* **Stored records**
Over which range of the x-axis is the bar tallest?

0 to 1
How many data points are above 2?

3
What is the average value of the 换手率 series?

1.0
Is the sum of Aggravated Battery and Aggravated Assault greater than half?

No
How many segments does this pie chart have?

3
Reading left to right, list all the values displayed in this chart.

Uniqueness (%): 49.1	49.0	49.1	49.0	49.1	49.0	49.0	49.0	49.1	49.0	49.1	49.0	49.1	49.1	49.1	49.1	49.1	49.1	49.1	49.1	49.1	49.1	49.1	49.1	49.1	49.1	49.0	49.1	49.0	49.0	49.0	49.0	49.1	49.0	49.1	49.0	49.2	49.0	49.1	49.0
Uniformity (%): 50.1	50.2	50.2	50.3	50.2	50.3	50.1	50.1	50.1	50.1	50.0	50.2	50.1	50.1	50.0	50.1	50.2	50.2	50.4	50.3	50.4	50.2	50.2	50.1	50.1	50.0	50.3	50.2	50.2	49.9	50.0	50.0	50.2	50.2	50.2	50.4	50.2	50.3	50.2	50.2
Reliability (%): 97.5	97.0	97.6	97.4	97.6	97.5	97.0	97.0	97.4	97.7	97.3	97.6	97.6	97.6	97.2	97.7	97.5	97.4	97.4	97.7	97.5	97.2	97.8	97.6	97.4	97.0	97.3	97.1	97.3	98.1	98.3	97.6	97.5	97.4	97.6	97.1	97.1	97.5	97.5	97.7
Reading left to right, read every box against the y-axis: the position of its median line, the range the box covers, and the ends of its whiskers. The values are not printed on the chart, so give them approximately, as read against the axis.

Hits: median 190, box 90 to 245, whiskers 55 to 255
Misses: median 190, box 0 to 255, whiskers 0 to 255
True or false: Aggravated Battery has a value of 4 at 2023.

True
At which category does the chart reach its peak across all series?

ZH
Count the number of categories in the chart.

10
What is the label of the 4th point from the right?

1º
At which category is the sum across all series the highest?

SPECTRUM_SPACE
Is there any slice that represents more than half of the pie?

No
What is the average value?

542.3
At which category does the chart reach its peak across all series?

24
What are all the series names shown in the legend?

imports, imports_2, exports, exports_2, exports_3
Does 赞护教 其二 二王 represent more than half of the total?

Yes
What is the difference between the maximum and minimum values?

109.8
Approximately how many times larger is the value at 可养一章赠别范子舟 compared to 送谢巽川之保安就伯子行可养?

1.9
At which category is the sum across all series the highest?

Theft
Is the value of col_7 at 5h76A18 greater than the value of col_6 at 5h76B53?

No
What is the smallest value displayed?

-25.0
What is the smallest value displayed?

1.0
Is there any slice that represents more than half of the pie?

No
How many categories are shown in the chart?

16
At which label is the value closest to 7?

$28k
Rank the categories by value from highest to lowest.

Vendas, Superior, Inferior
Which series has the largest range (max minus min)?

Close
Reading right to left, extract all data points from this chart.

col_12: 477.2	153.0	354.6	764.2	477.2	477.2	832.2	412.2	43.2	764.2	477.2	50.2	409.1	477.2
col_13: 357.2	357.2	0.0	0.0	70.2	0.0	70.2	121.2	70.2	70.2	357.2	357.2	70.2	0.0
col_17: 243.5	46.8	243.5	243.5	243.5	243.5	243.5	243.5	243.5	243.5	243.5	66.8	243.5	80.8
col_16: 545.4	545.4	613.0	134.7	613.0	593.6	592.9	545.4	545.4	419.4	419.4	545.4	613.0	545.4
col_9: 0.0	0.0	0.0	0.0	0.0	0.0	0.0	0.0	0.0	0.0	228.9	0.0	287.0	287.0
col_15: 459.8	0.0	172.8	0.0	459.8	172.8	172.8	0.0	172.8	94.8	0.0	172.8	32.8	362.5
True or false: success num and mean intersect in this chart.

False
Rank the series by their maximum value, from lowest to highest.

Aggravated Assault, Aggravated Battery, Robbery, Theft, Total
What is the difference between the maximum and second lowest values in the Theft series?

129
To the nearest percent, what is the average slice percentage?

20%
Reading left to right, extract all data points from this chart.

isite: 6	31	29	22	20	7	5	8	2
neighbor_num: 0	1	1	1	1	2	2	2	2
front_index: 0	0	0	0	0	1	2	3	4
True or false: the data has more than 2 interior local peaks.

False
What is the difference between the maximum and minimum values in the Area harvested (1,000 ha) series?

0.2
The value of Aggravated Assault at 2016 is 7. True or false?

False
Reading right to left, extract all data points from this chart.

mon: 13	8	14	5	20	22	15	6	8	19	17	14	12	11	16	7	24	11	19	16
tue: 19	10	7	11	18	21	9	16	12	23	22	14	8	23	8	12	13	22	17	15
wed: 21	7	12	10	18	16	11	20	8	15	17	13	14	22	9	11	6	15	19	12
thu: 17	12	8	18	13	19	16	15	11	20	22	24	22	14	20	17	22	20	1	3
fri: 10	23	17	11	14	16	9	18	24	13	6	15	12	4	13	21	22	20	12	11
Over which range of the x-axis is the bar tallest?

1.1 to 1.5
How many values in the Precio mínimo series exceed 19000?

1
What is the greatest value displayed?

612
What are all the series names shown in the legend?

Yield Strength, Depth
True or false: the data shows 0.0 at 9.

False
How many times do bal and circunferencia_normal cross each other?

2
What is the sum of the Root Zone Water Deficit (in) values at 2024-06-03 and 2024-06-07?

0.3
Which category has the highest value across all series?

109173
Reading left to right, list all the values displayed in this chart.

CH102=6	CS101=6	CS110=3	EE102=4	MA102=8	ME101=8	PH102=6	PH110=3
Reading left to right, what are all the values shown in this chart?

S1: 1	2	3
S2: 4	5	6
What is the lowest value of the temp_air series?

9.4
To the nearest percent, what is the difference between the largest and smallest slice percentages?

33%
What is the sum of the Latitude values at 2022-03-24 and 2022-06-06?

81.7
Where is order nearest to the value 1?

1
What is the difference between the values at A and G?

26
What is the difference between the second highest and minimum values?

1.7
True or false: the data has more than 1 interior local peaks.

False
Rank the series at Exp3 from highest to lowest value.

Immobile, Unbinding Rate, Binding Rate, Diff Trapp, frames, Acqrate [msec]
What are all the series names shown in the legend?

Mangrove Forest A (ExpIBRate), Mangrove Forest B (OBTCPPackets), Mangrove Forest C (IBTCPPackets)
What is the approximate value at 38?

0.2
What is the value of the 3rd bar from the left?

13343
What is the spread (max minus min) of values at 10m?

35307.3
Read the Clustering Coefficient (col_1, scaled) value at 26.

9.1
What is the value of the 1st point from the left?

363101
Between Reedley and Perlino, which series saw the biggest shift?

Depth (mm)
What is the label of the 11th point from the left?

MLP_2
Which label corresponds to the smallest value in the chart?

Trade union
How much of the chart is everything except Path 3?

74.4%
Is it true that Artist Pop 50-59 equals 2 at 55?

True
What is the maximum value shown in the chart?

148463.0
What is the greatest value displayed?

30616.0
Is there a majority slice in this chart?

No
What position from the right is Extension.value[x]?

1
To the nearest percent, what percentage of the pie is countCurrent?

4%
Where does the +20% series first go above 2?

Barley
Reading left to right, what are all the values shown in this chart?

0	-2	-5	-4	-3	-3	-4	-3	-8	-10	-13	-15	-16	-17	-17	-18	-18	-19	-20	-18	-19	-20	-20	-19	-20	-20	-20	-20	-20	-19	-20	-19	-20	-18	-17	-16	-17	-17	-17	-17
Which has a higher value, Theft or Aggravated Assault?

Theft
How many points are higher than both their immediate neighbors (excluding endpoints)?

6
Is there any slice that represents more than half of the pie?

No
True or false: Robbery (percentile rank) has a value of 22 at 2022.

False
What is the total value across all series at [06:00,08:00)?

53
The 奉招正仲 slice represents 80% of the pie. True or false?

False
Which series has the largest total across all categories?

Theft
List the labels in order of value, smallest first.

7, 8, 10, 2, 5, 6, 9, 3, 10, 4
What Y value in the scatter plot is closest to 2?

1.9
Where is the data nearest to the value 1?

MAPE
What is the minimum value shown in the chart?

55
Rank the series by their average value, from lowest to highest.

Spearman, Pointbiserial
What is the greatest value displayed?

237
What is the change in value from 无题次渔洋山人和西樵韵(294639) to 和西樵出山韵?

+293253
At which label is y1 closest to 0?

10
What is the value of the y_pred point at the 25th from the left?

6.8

* **YOUR GOAL**
Would you reproduce, word for word, the lines in the records from the line with "Yield Strength, Depth" to the line with "What is the lowest", both of those lines included?

* **RESPONSE AREA**
Yield Strength, Depth
True or false: the data shows 0.0 at 9.

False
How many times do bal and circunferencia_normal cross each other?

2
What is the sum of the Root Zone Water Deficit (in) values at 2024-06-03 and 2024-06-07?

0.3
Which category has the highest value across all series?

109173
Reading left to right, list all the values displayed in this chart.

CH102=6	CS101=6	CS110=3	EE102=4	MA102=8	ME101=8	PH102=6	PH110=3
Reading left to right, what are all the values shown in this chart?

S1: 1	2	3
S2: 4	5	6
What is the lowest value of the temp_air series?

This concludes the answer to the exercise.